§ **SUPPLIED INFORMATION**:

───

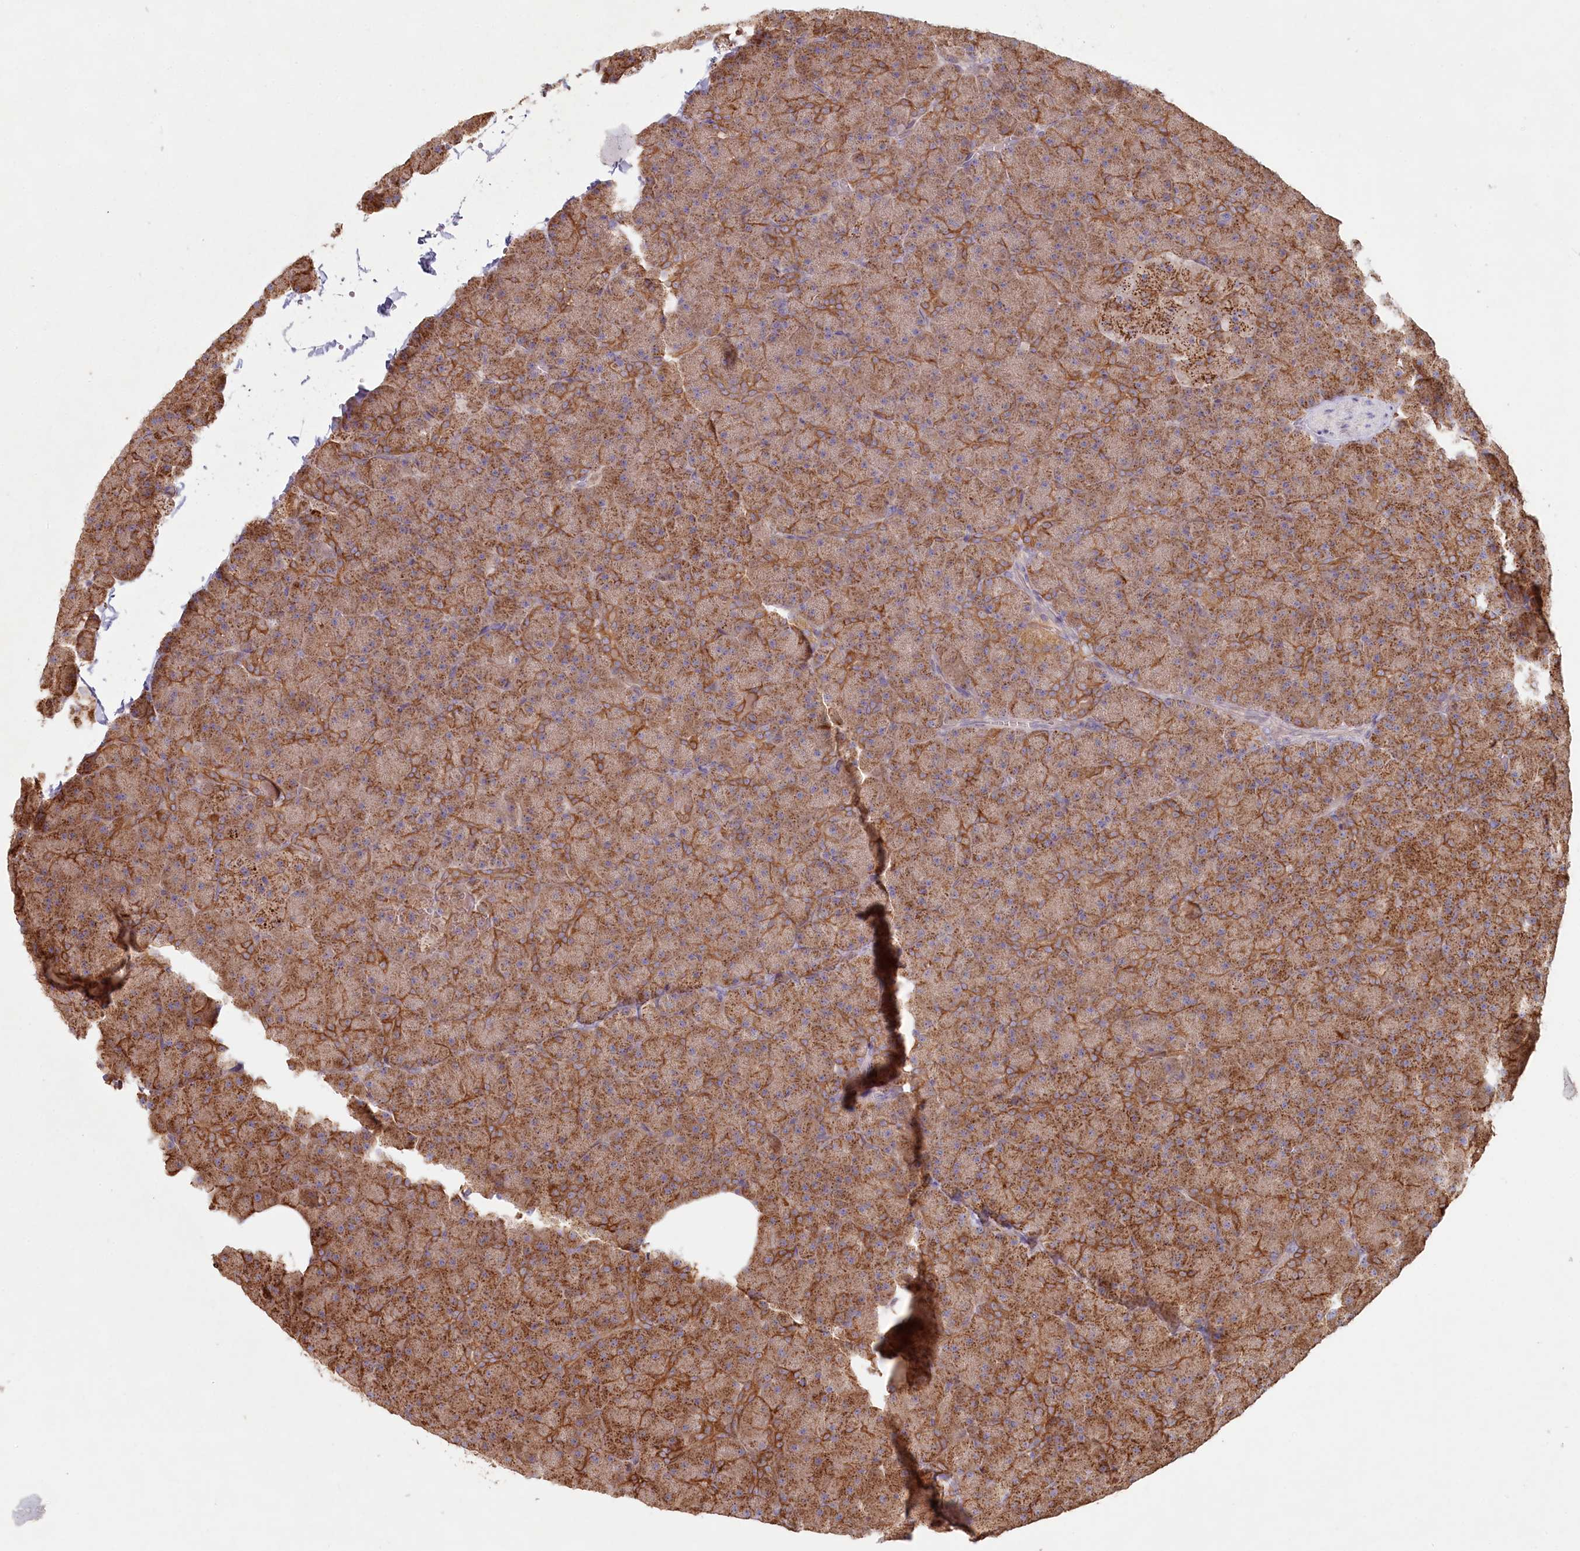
{"staining": {"intensity": "moderate", "quantity": ">75%", "location": "cytoplasmic/membranous"}, "tissue": "pancreas", "cell_type": "Exocrine glandular cells", "image_type": "normal", "snomed": [{"axis": "morphology", "description": "Normal tissue, NOS"}, {"axis": "topography", "description": "Pancreas"}], "caption": "Human pancreas stained with a brown dye displays moderate cytoplasmic/membranous positive staining in about >75% of exocrine glandular cells.", "gene": "HAL", "patient": {"sex": "male", "age": 36}}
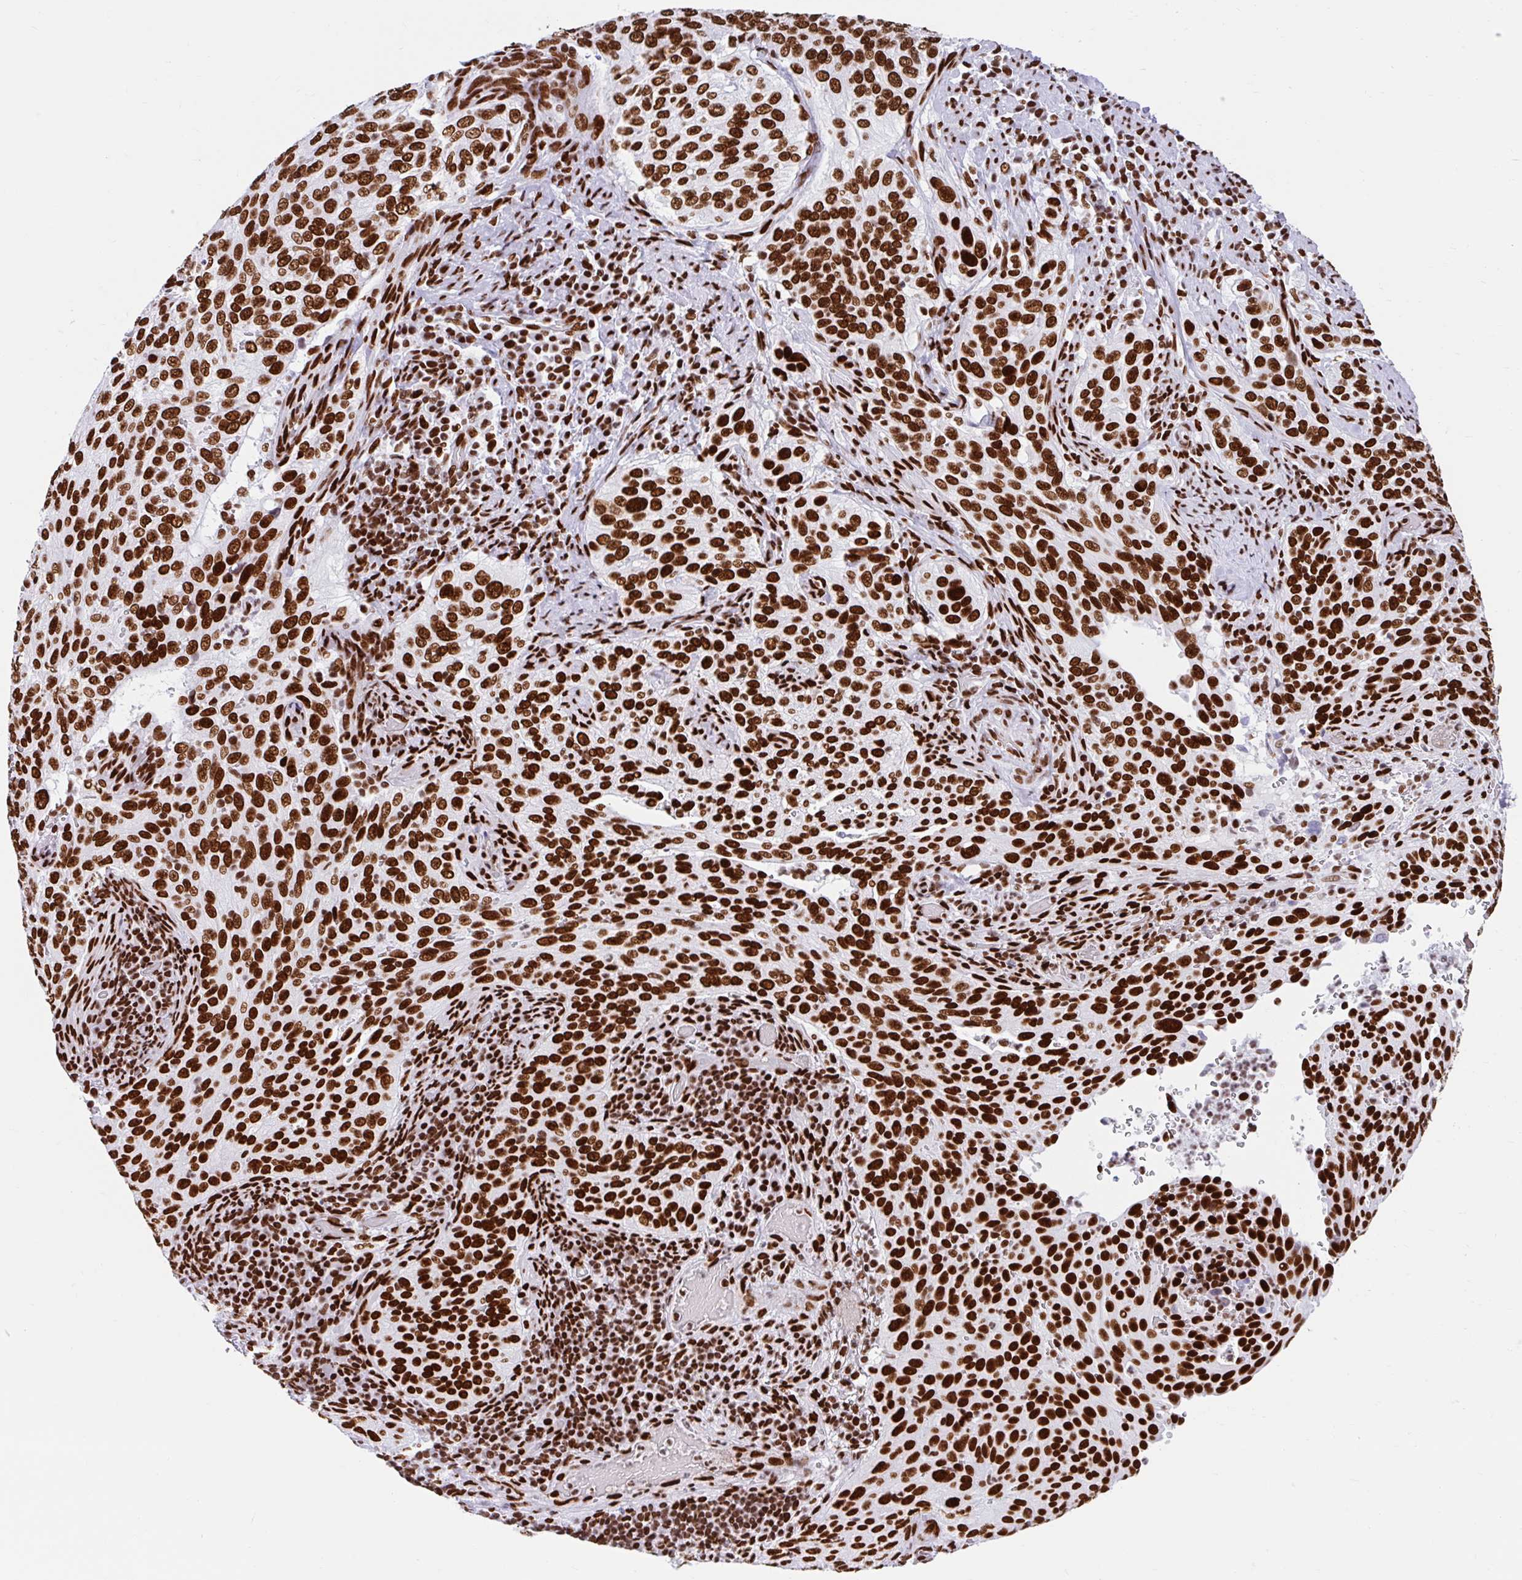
{"staining": {"intensity": "strong", "quantity": ">75%", "location": "nuclear"}, "tissue": "cervical cancer", "cell_type": "Tumor cells", "image_type": "cancer", "snomed": [{"axis": "morphology", "description": "Squamous cell carcinoma, NOS"}, {"axis": "topography", "description": "Cervix"}], "caption": "Strong nuclear protein staining is identified in about >75% of tumor cells in squamous cell carcinoma (cervical).", "gene": "KHDRBS1", "patient": {"sex": "female", "age": 38}}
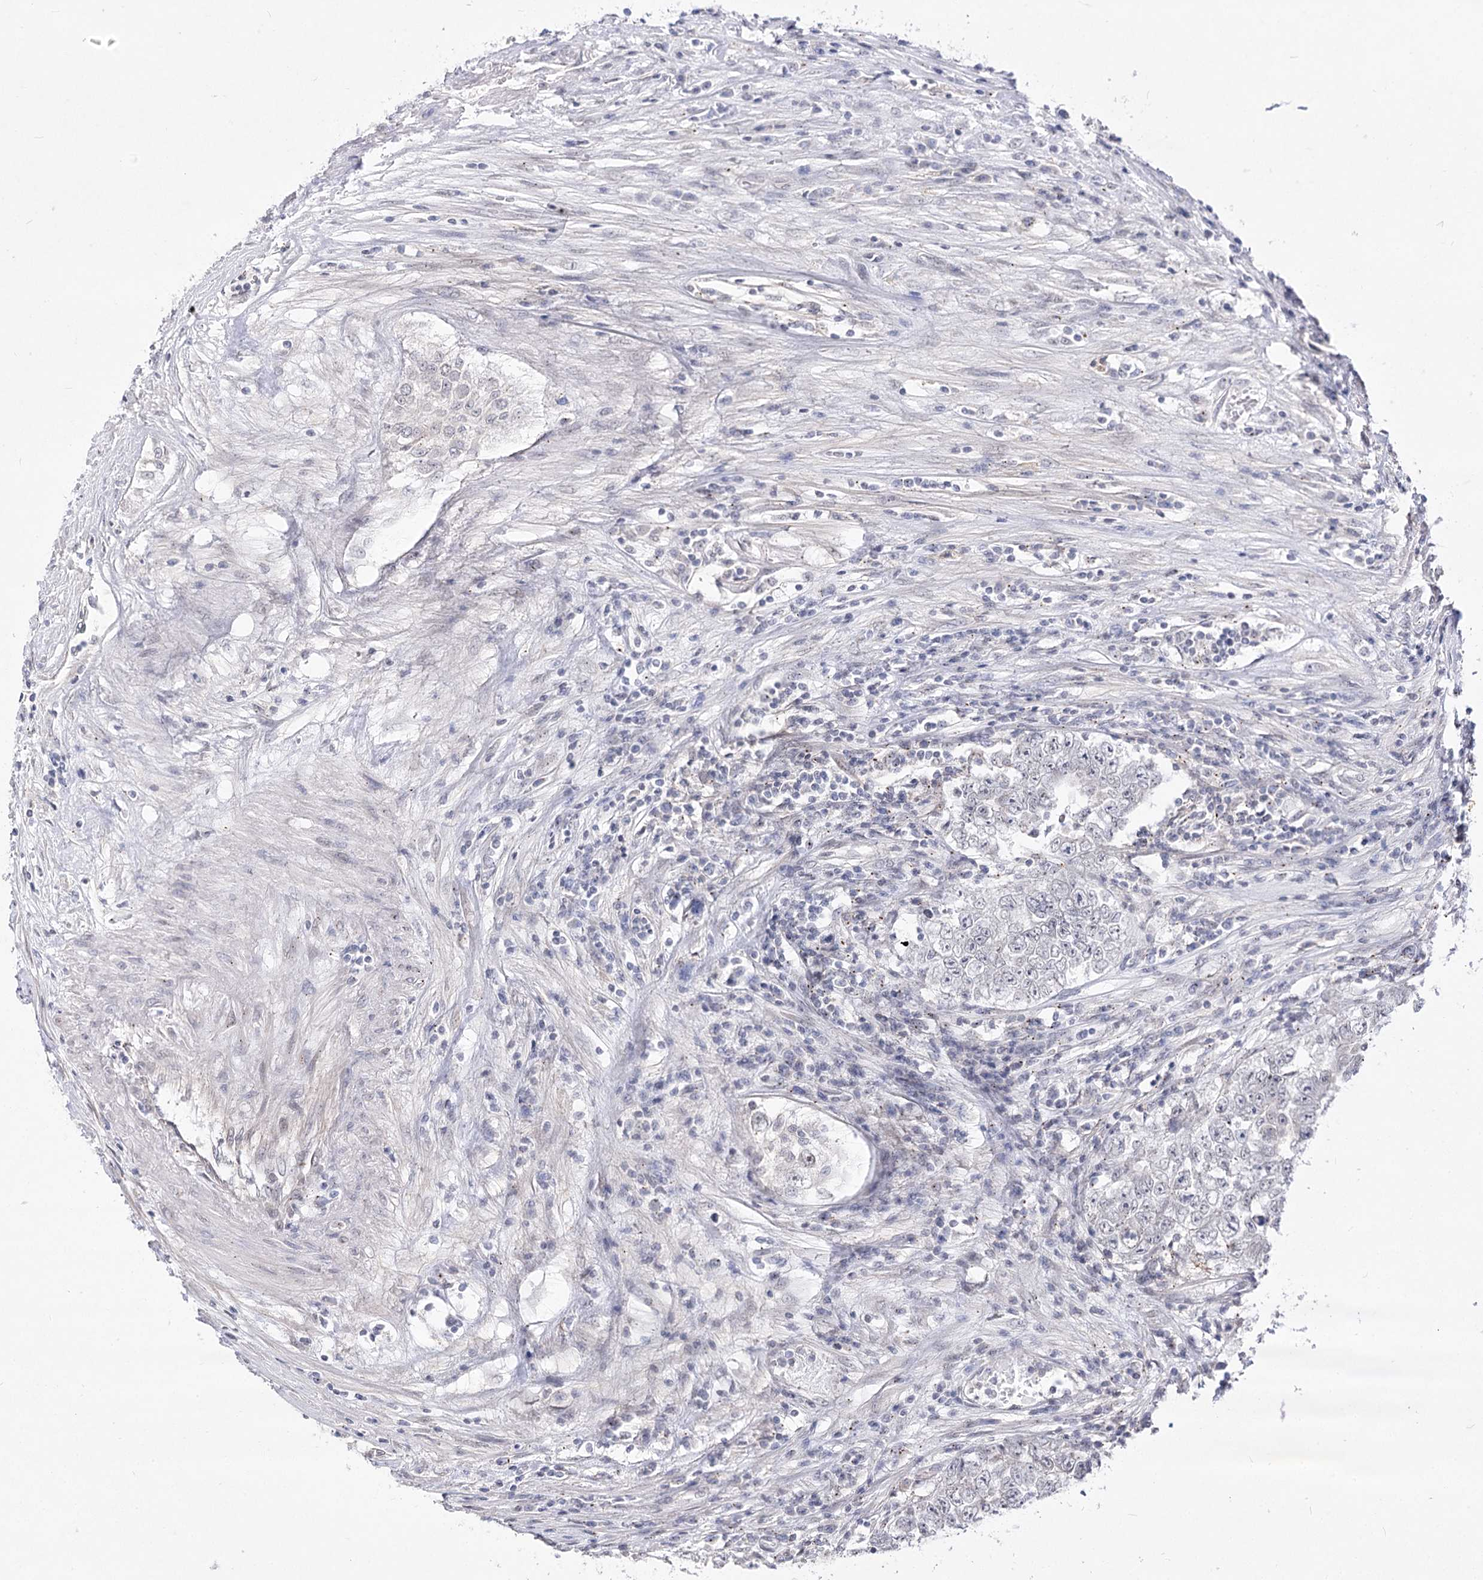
{"staining": {"intensity": "negative", "quantity": "none", "location": "none"}, "tissue": "testis cancer", "cell_type": "Tumor cells", "image_type": "cancer", "snomed": [{"axis": "morphology", "description": "Carcinoma, Embryonal, NOS"}, {"axis": "topography", "description": "Testis"}], "caption": "Immunohistochemistry (IHC) of human testis embryonal carcinoma displays no staining in tumor cells.", "gene": "ATP10B", "patient": {"sex": "male", "age": 25}}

───

§ **WHAT THE EXERCISE ASKS**:
Word for word, please, restate the lines of the listing from the one holding "nuclear protein staining" down to the last line, leaving out any pictures.

§ **EXERCISE OUTPUT**:
{"staining": {"intensity": "strong", "quantity": ">75%", "location": "nuclear"}, "tissue": "cervical cancer", "cell_type": "Tumor cells", "image_type": "cancer", "snomed": [{"axis": "morphology", "description": "Squamous cell carcinoma, NOS"}, {"axis": "topography", "description": "Cervix"}], "caption": "Strong nuclear protein staining is identified in about >75% of tumor cells in squamous cell carcinoma (cervical).", "gene": "KHDRBS1", "patient": {"sex": "female", "age": 38}}
{"staining": {"intensity": "negative", "quantity": "none", "location": "none"}, "tissue": "testis cancer", "cell_type": "Tumor cells", "image_type": "cancer", "snomed": [{"axis": "morphology", "description": "Carcinoma, Embryonal, NOS"}, {"axis": "topography", "description": "Testis"}], "caption": "Immunohistochemistry (IHC) of human testis embryonal carcinoma displays no staining in tumor cells.", "gene": "ATP10B", "patient": {"sex": "male", "age": 25}}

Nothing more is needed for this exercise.